When dealing with functions that are defined as quotients, like our function \( f(x) = \frac{x^3}{x^2 + 1} \), we use the quotient rule to find the derivative. The quotient rule provides a systematic way to find the derivative of a function that is a ratio of two other functions. To apply the quotient rule, if you have a function \( f(x) = \frac{u(x)}{v(x)} \), then its derivative \( f'(x) \) is given by the formula:

• \( f'(x) = \frac{v(x)u'(x) - u(x)v'(x)}{[v(x)]^2} \)
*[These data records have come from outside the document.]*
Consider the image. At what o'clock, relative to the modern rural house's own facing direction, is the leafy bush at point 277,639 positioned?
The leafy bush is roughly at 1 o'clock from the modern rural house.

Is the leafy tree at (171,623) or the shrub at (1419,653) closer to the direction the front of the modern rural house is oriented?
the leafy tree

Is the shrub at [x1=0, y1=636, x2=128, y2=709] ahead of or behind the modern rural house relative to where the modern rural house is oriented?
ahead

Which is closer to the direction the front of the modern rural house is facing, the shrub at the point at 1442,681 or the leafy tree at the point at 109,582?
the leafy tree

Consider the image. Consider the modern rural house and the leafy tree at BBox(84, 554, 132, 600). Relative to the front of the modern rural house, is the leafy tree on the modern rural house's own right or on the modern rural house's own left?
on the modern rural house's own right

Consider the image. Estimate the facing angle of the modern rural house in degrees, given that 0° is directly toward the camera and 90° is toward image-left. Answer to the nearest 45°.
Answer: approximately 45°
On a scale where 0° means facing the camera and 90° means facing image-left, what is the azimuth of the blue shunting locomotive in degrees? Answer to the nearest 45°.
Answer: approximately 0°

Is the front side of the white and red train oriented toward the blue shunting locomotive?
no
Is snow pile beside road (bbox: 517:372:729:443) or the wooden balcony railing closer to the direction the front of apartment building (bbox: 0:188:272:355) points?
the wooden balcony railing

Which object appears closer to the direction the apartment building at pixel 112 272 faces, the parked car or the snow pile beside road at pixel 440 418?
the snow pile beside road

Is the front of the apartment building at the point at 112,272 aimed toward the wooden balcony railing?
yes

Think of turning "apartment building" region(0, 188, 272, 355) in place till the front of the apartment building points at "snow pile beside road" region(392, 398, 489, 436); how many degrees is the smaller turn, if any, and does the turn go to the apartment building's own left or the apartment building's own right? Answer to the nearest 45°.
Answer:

In our case, \( u(x) = x^3 \) and \( v(x) = x^2 + 1 \). Calculating their derivatives gives \( u'(x) = 3x^2 \) and \( v'(x) = 2x \). We plug these into the formula to get the derivative of \( f(x) \). Understanding the quotient rule is critical for solving problems involving rational functions, as it lets us determine the rates of change and critical points efficiently.
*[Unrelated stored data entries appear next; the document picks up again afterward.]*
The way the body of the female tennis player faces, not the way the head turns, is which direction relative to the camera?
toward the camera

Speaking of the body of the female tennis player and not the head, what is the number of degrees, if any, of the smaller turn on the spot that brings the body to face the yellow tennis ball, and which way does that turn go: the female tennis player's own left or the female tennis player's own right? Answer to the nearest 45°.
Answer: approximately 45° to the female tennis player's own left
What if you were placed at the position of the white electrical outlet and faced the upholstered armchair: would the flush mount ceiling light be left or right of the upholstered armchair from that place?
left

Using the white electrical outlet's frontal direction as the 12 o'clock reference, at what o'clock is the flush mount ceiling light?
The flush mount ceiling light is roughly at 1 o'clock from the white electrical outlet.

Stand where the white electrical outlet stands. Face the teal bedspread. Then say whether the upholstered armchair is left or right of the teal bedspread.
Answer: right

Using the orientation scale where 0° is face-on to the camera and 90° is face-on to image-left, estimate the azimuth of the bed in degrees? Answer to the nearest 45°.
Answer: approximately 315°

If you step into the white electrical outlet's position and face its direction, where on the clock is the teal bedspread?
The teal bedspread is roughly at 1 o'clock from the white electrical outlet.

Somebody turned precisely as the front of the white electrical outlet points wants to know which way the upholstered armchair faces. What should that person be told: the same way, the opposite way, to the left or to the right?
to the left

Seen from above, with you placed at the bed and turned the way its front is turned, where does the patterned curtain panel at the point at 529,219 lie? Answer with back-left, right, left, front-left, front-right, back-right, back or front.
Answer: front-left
The second derivative test is a tool used to classify critical points found using the first derivative. Once you have a critical point, you can plug it into the second derivative to determine the nature of the point. Essentially, the second derivative test tells us about the concavity of the function at a given point.
If the second derivative \( f''(x) \) at a critical point is positive, then the function is concave up at that point, indicating a local minimum.
If \( f''(x) \) is negative, the function is concave down, indicating a local maximum.
If \( f''(x) = 0 \), the test is inconclusive, which happened in our case when evaluating the critical point at \( x=0 \). This means we need to try another method, like the first derivative test, to determine if it's a minimum, maximum, or other.

When the second derivative test is inconclusive, such as when \( f''(x) = 0 \), the first derivative test becomes useful for classifying critical points. This test involves looking at the sign of \( f'(x) \) around the critical point.

• If \( f'(x) \) changes from negative to positive at a critical point \( x = c \), then \( c \) is a local minimum.
• If \( f'(x) \) changes from positive to negative, \( c \) is a local maximum.
• If \( f'(x) \) does not change signs, there is no local extremum at \( c \).

The first derivative test gives us much-needed insight when the second derivative doesn't provide enough information, fitting perfectly to present a complete analysis of those tricky critical points.

Finding the absolute maximum and minimum values of a function involves identifying the highest and lowest values on the function's entire domain. This is slightly different from finding local extrema, which looks at relative peaks and troughs in specific regions.
For unbounded continuous functions, like \( f(x) = \frac{x^3}{x^2+1} \), an absolute maximum or minimum may not exist. This is because the function's behavior as \( x \) approaches infinity or negative infinity could make it head towards infinity itself.
In the given problem, since the function is not restricted to a closed interval, the nature of polynomial functions and rational expressions means that \( f(x) \) can grow indefinitely. Therefore, \( f(x) \) does not maintain absolute boundaries, showing once again that understanding how a function behaves at extremes is crucial for establishing the existence of absolute extrema.